Ibrahim bin Al-Junaid berkata, "Empat hal yang tidak
boleh dipandang rendah meski dia seorang amir atau penguasa : berdiri dari
majlis untuk menyambut orang tua, melayani tamu, melayani guru yang telah
mengajarinya, dan bertanya tentang sesuatu yang belum diketahui."
Alloh SWT berfirman :
ليس عليكم جناح أنتأكلواجميْعاأوأشتاتاً
Tidak ada halangan bagimu untuk makan bersama mereka atau
sendirian.
Menurut Ibnu abbas, RA ayat tersebut mengandung pengertian
ketidak bolehan seseoarng makan dengan sendirian, lalu mereka diberi
keringanan.
Diceritakan bahwa AbduLlah bin Amir bin Kariz menjamu
seorang pria dengan jamuan terbaik. Ketika tamu itu hendak melanjutkan
perjalanan, para pelayannya tidak membebaskannya. Lalu hal itu dilaporkan
kepadanya, dan AbduLlah menjawab, "Sesungguhnya mereka bermaksud
menahannya untuk tidak melanjutkan perjalanan dari kami".

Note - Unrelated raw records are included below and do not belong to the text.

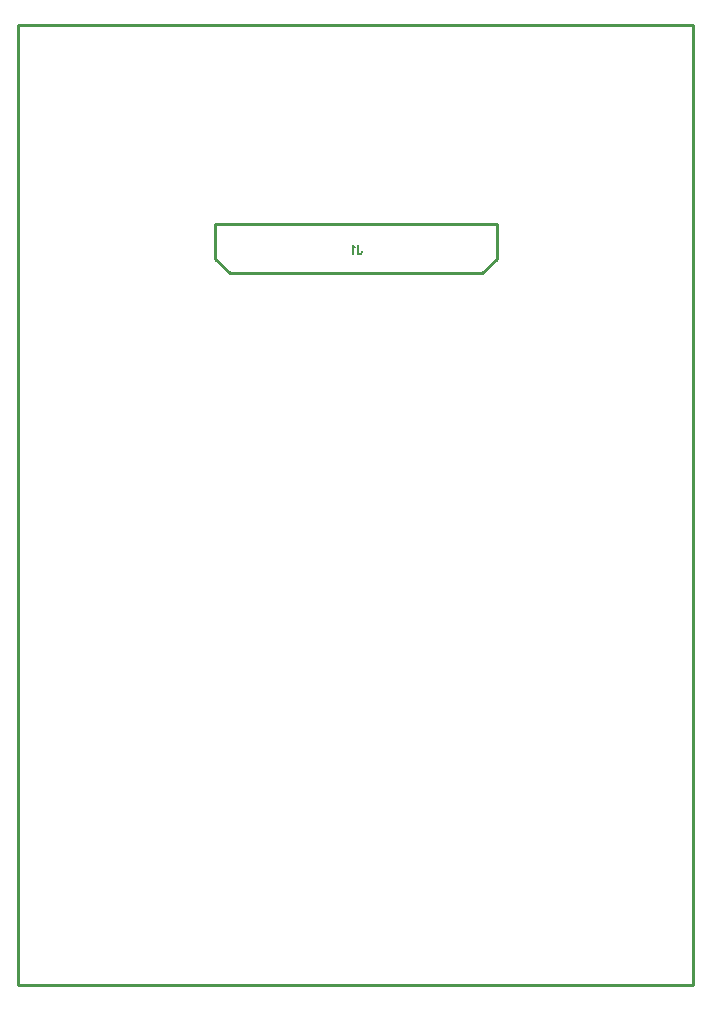
<source format=gm1>
G04*
G04 #@! TF.GenerationSoftware,Altium Limited,Altium Designer,25.2.1 (25)*
G04*
G04 Layer_Color=16711935*
%FSLAX44Y44*%
%MOMM*%
G71*
G04*
G04 #@! TF.SameCoordinates,3A7D7BCC-FFCC-47AD-8B00-35FB974821C1*
G04*
G04*
G04 #@! TF.FilePolarity,Positive*
G04*
G01*
G75*
%ADD14C,0.1270*%
%ADD15C,0.2540*%
D14*
X287092Y626539D02*
Y620735D01*
X287455Y619646D01*
X287818Y619284D01*
X288544Y618921D01*
X289269D01*
X289995Y619284D01*
X290358Y619646D01*
X290720Y620735D01*
Y621460D01*
X285133Y625088D02*
X284408Y625451D01*
X283320Y626539D01*
Y618921D01*
D15*
X0Y0D02*
X571500D01*
X0Y812800D02*
X571500D01*
Y0D02*
Y812800D01*
X0Y0D02*
Y812800D01*
X166750Y644700D02*
X404750D01*
X166750Y615300D02*
Y644700D01*
Y615300D02*
X178750Y603300D01*
X392750D01*
X404750Y615300D01*
Y644700D01*
M02*

</source>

AbduLlah bin Bakuwaih mendengarkan syair Al-Muttanabi
berkaitan dengan hal di atas :
Jika engkau pergi dari kami
Sungguh mereka kuasa
Untuk tidak berpisah dengan mereka
Maka pergi adalah lebih penting.
AbduLlah bin Mubarak berkata, "bermurah hati dari apa
yang ada di tangan manusia (tidak tertarik atau iri) adalah lebih utama
daripada bermurah hati dengan memberi.
Seorang sufi berkata, "saya masuk rumah Bisyr bin
Harits pada hari yang sangat dingin. Dia melepaskan pakaiannya sehingga
tubuhnya tampak menggigil kedinginan. "Hai Abu Nashr" sapa
saya." Orang-orang pada musim dingin memakai pakaian rangkap tetapi engkau
malah menguranginya."
Dia menjawab, "Saya mengingat orang-orang fakir yang
tidak seperti mereka, sementara saya tidak memiliki sesuatu untuk diberikan
kepada mereka selain dengan seperti ini. Karena itu saya berusaha memenuhi hak
mereka dengan tebusan diri saya yang saya biarkan kedinginan".